BEGIN
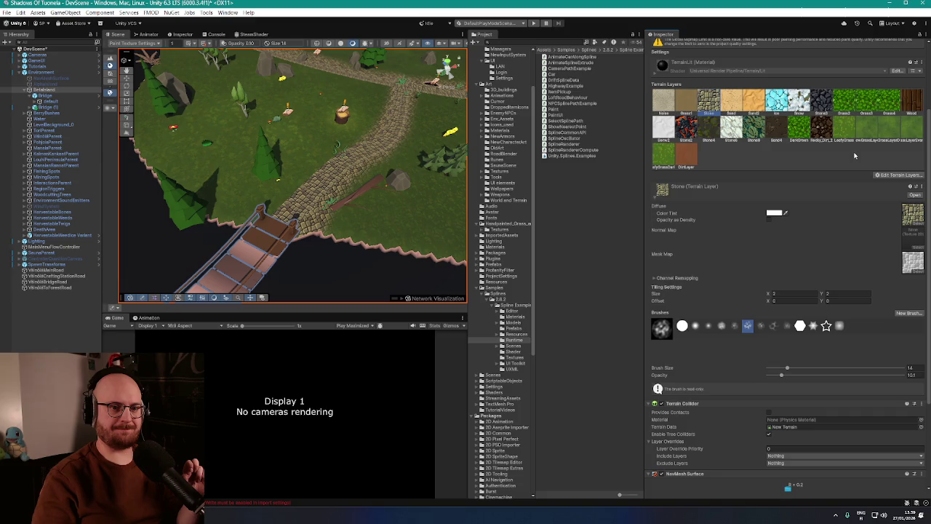
Select New Grass Layer Even Darker and paint it along the lake shore
click(913, 135)
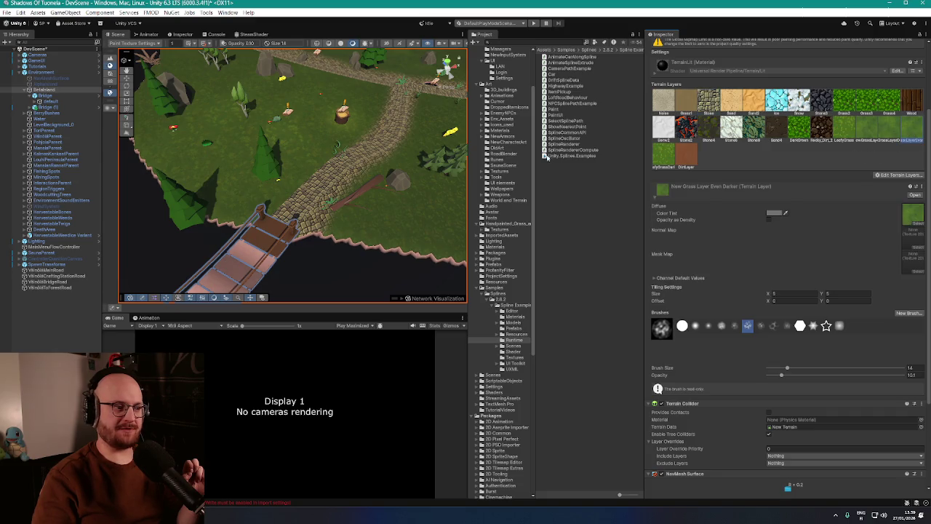
mouse_move(378, 190)
mouse_down()
mouse_move(427, 225)
mouse_move(427, 267)
mouse_move(234, 211)
mouse_move(259, 229)
mouse_move(328, 167)
mouse_move(378, 146)
mouse_move(264, 229)
mouse_move(311, 208)
mouse_move(208, 249)
mouse_move(233, 218)
mouse_move(343, 156)
mouse_move(352, 163)
mouse_move(383, 149)
mouse_move(215, 144)
mouse_up()
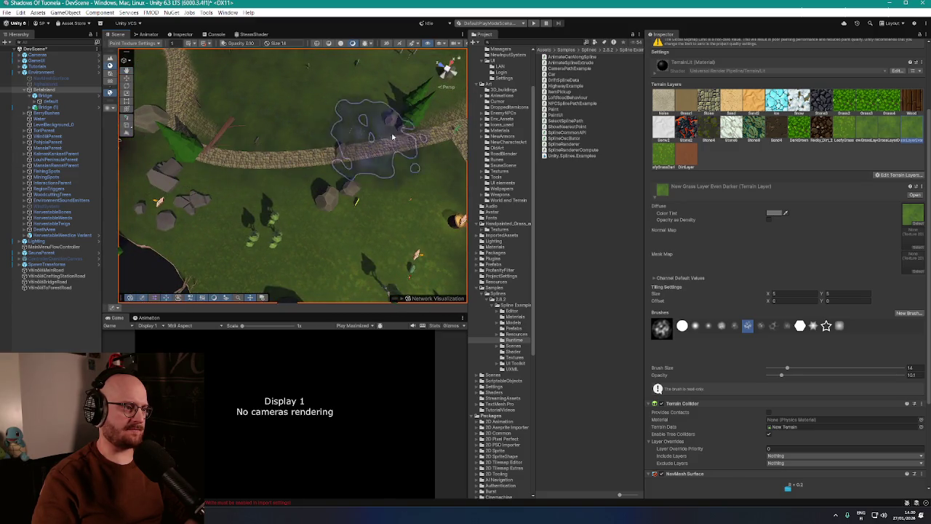
drag(392, 136, 249, 136)
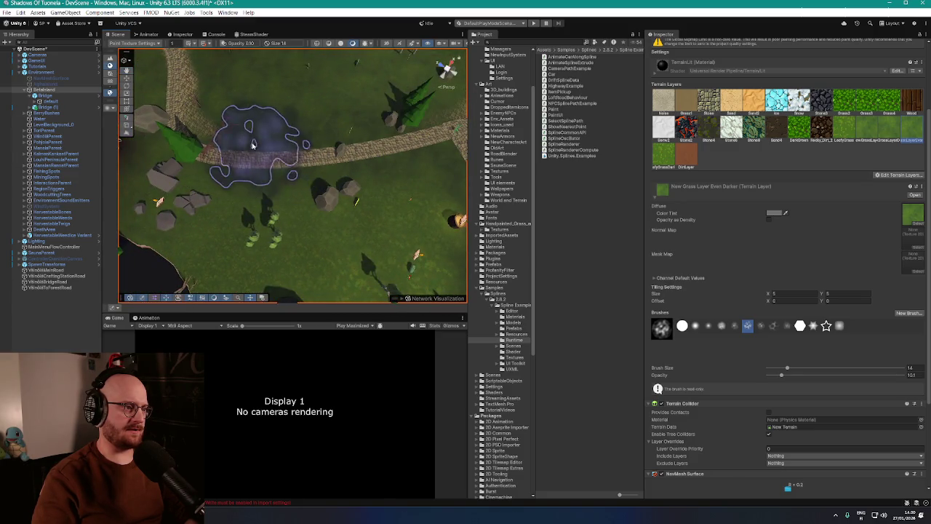
mouse_move(177, 93)
mouse_down()
mouse_move(254, 130)
mouse_move(281, 209)
mouse_up()
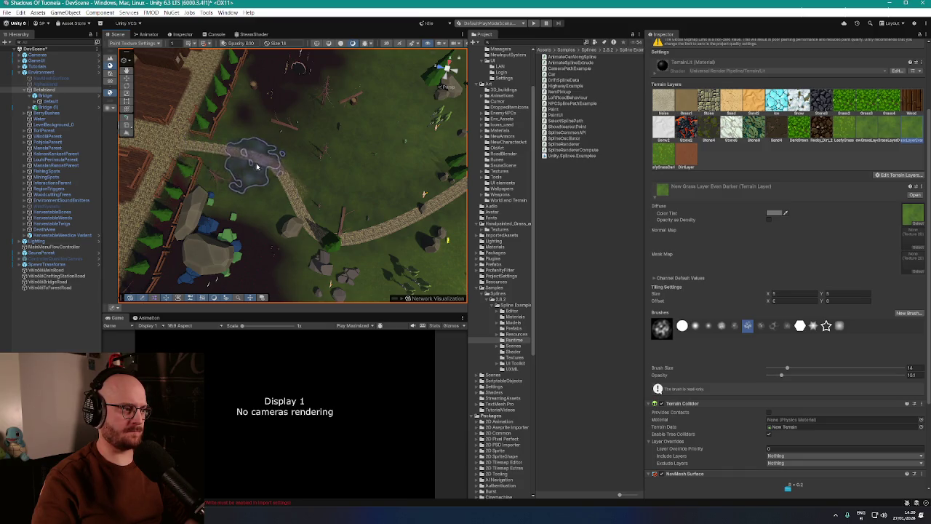
scroll(326, 241, down, 5)
mouse_move(277, 189)
mouse_down()
mouse_move(203, 110)
mouse_move(332, 160)
mouse_move(254, 127)
mouse_move(231, 139)
mouse_move(314, 158)
mouse_move(260, 153)
mouse_move(321, 150)
mouse_move(428, 192)
mouse_move(266, 160)
mouse_move(183, 237)
mouse_move(565, 138)
mouse_move(322, 197)
mouse_move(399, 197)
mouse_move(360, 199)
mouse_up()
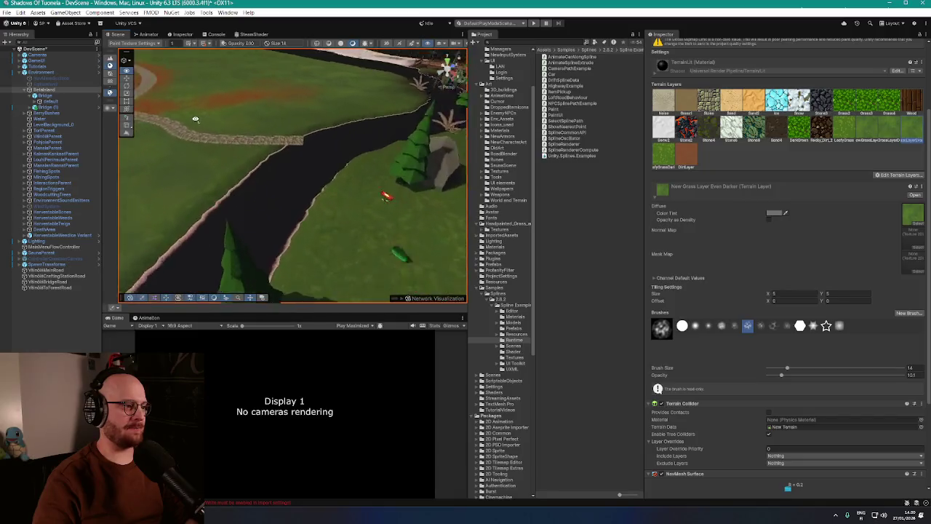
scroll(255, 128, down, 5)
END
The lines above that hold the word "scroll" should be found and copied out.

scroll(326, 241, down, 5)
scroll(255, 128, down, 5)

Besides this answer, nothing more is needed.